Because the Feminine Singular Noun " Die Bahn", in the Wemfall changes from Die to Der. When using the preposition "mit", it automatically puts this part of the clause in the Wemfall or Dative Case. Another good example would be "Ich fahre mit dir (Ihnen)". "Dir" is used here rather than "du" because it's in the Dative Case.
I am just now getting to this section so I'm sure this is a little late, but I'm also surprised it suggested "I'm arriving by train" if "I arrive by train" is not accepted. I personally think neither should count as biertopf mentioned, to arrive is different the to come.
"I am coming by train" could be hours away still "I arrive by train" the train is probably stopping or just stopped
A small difference between "I arrive" and "I'm arriving" is you might hear the second one used in future tense more than the first (at least in spoken American English).
"I'm arriving by train a little after noon tomorrow." But really, saying "I'll be arriving..." would be better. I'm just trying to figure out why Duolingo suggested the other. Any other English speakers from different parts of the world have a different perspective/usage?

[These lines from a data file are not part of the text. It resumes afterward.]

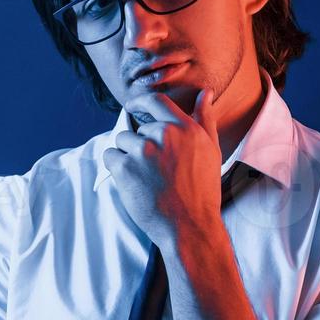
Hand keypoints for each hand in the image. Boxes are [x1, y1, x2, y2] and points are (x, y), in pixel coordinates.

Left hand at [101, 88, 223, 251]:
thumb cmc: (202, 191)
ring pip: (121, 141)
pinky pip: (109, 156)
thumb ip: (205, 119)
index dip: (140, 102)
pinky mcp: (125, 168)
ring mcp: (143, 151)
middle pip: (136, 128)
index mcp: (185, 128)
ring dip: (126, 155)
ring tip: (143, 177)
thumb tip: (206, 93)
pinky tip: (132, 182)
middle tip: (152, 169)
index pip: (156, 101)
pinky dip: (115, 167)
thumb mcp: (210, 150)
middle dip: (139, 145)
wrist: (190, 225)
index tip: (132, 107)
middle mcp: (164, 135)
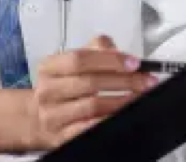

Ich komme mit der Bahn. = I come by train. Ich komme "bei die Bahn" is not correct
"bei" is used only on: 1. bei + person 2. bei + a worker (professional) 2. bei + place of work It's answers only the question "wo?" = "where?" It's always in Dative case ... and never used with gehen = to go, fahren = to drive fliegen = to fly etc. ("Wohin?" = "To where?") "gehen | fahren | fliegen" are always in accusative.
Examples 1. Ich bin bei John. = I am at John. ("Wo" bin ich? = "Where" am I?) Ich bin bei ihm = I am at him. ("Wo" bin ich? = "Where" am I?)
Ich bin beim Arzt. = I am at the doctor's ("Wo" bin ich? = "Where" am I?) Ich bin bei Friseur. = I am at the haircutter's. ("Wo" bin ich? = "Where" am I?)
Der Arzt ist bei der Arbeit. = The doctor is at work. ("Wo" bin ich? = "Where" am I?) Ich bin bei der Polizai. = I am at the police station. ("Wo" bin ich? = "Where" am I?)
So because der Bahn = the train is not a person, professional or a place of work and makes an action (it's not staying but it's going ), we have to use "mit"
For germans is strange when we use other prepositions, but I can understand you. This is German language :)
and a little more, to understand much better.. Ich bin bei Alex. = I am at Alex. (Wo? = Where am I?) Ich gehe zu Alex. = I go to Alex (Wohin? = Where to?) Ich komme von Alex. = I come from Alex (Woher? = Where from?) This was a situation on a person only. When you say about a country, city etc. The prepositions changes.
Bitte schön! Me too I have the same issues. I'm Romanian but I speak Italian and some English too and many times I compare with all of them. Only German is a "special case" with some individual words. I just passed my exam to B1, but I need to exercise my skills because I easily forget them
Wiktionary gives "arrive" as one meaning of "kommen": Als ich nach Wuppertal kam, hatte es gerade geschneit ― When I arrived in Wuppertal, it had just snowed. As a Duo-Deutsch speaker I can't see myself translating "arrive" into "kommen", but that does not seem to be wrong either.
I use PONS. It' s a very good dictionary, as it has a variety of meanings for one single word you search. But some words may have not been written. Also, I saw from another user, that "die Bahn" refers to the train system, instead of the "der Zug" which is the train as it is. Is that correct?